Robust planning for bus fleet electrification and charging facility deployment
研究了城市公交网络中车队电气化和充电设施的多期规划问题,提出鲁棒优化模型和高效求解算法,在香港公交系统验证了计算效率。
Electric buses are being increasingly adopted, given their significant environmental advantages. This paper examines the multi-period planning problem for bus fleet electrification and charging facility deployment within an urban bus service network. We first develop a deterministic model aimed at minimizing the sum of investment-related cost and emission-related cost. Subsequently, we depart from the assumption of deterministic bus service frequency and charging demand and account for their uncertainties, and adopt budget uncertainty sets that allow the flexibility to adjust the conservatism level of robust solutions.

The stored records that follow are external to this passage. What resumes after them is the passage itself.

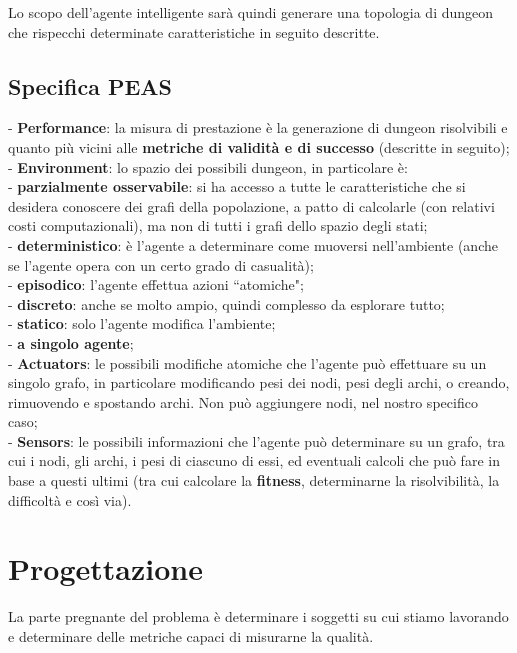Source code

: \documentclass[12pt,titlepage]{article}
\begin{document}
Lo scopo dell'agente intelligente sarà quindi generare una topologia di dungeon che rispecchi determinate caratteristiche in seguito descritte.

\subsection {Specifica PEAS}

- \textbf{Performance}: la misura di prestazione è la generazione di dungeon risolvibili e quanto più vicini alle \textbf{metriche di validità e di successo} (descritte in seguito);\\
- \textbf{Environment}: lo spazio dei possibili dungeon, in particolare è:\\
\indent - \textbf{parzialmente osservabile}: si ha accesso a tutte le caratteristiche che si desidera conoscere dei grafi della popolazione, a patto di calcolarle (con relativi costi computazionali), ma non di tutti i grafi dello spazio degli stati;\\
\indent- \textbf{deterministico}: è l'agente a determinare come muoversi nell'ambiente (anche se l'agente opera con un certo grado di casualità);\\
\indent- \textbf{episodico}: l'agente effettua azioni ``atomiche";\\
\indent- \textbf{discreto}: anche se molto ampio, quindi complesso da esplorare tutto;\\
\indent- \textbf{statico}: solo l'agente modifica l'ambiente;\\
\indent- \textbf{a singolo agente};\\
- \textbf{Actuators}: le possibili modifiche atomiche che l'agente può effettuare su un singolo grafo, in particolare modificando pesi dei nodi, pesi degli archi, o creando, rimuovendo e spostando archi. Non può aggiungere nodi, nel nostro specifico caso;\\
- \textbf{Sensors}: le possibili informazioni che l'agente può determinare su un grafo, tra cui i nodi, gli archi, i pesi di ciascuno di essi, ed eventuali calcoli che può fare in base a questi ultimi (tra cui calcolare la \textbf{fitness}, determinarne la risolvibilità, la difficoltà e così via).

\section{Progettazione}

La parte pregnante del problema è determinare i soggetti su cui stiamo lavorando e determinare delle metriche capaci di misurarne la qualità.
\end{document}
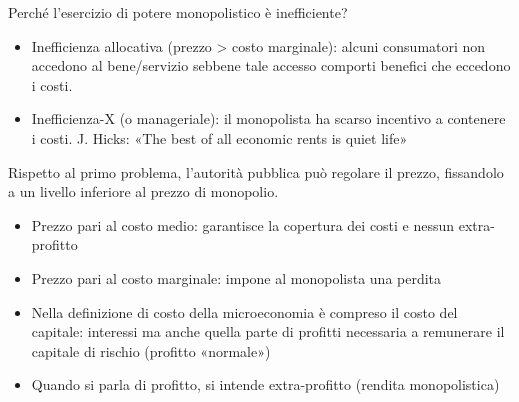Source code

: \documentclass[aspectratio=64,12pt]{beamer}
\begin{document}
\begin{frame}{Perché l'esercizio di potere monopolistico è inefficiente?}
\begin{itemize}
\item \alert{Inefficienza allocativa} (prezzo > costo marginale): alcuni
  consumatori non accedono al bene/servizio sebbene tale accesso comporti
  benefici che eccedono i costi.
\item \alert{Inefficienza-X} (o manageriale): il monopolista ha scarso incentivo a
contenere i costi. J. Hicks: «The best of all economic rents is quiet life»
\end{itemize}

Rispetto al primo problema, l'autorità pubblica può \alert{regolare il prezzo}, fissandolo a un livello inferiore al prezzo di monopolio.
\begin{itemize}
\item Prezzo pari al \alert{costo medio}: garantisce la copertura dei costi e nessun
extra-profitto
\item Prezzo pari al \alert{costo marginale}: impone al monopolista una perdita
\end{itemize}
\begin{block}{}
  \small
\begin{itemize}
\item Nella definizione di costo della microeconomia è compreso il \alert{costo del
capitale}: interessi ma anche quella parte di profitti necessaria a remunerare
il capitale di rischio (profitto «normale»)
\item Quando si parla di profitto, si intende extra-profitto (rendita monopolistica)
\end{itemize}
\end{block}
\end{frame}
\end{document}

We then reformulate the robust optimization problem into a tractable mixed-integer linear programming model, which can be solved using existing solvers for smaller-scale problems. For large-scale instances, we design an exact solution approach that integrates Integer Benders decomposition and Lagrangian relaxation methods within a branch-and-cut framework. Compared to existing Integer Benders decomposition methods, our approach yields a tighter subproblem bound. Numerical results reveal an average bound improvement of 10.9%, which effectively reduces the frequency of exact subproblem evaluations by 77.0% on average across various planning horizons. Numerical studies on two Hong Kong bus systems indicate that our method outperforms both the Gurobi solver and heuristic algorithms. For large-scale instances where neither Gurobi nor heuristics can find an optimal solution, our approach consistently reaches optimality in at most 11.04 hours, demonstrating its computational efficiency and scalability for large-scale planning problems.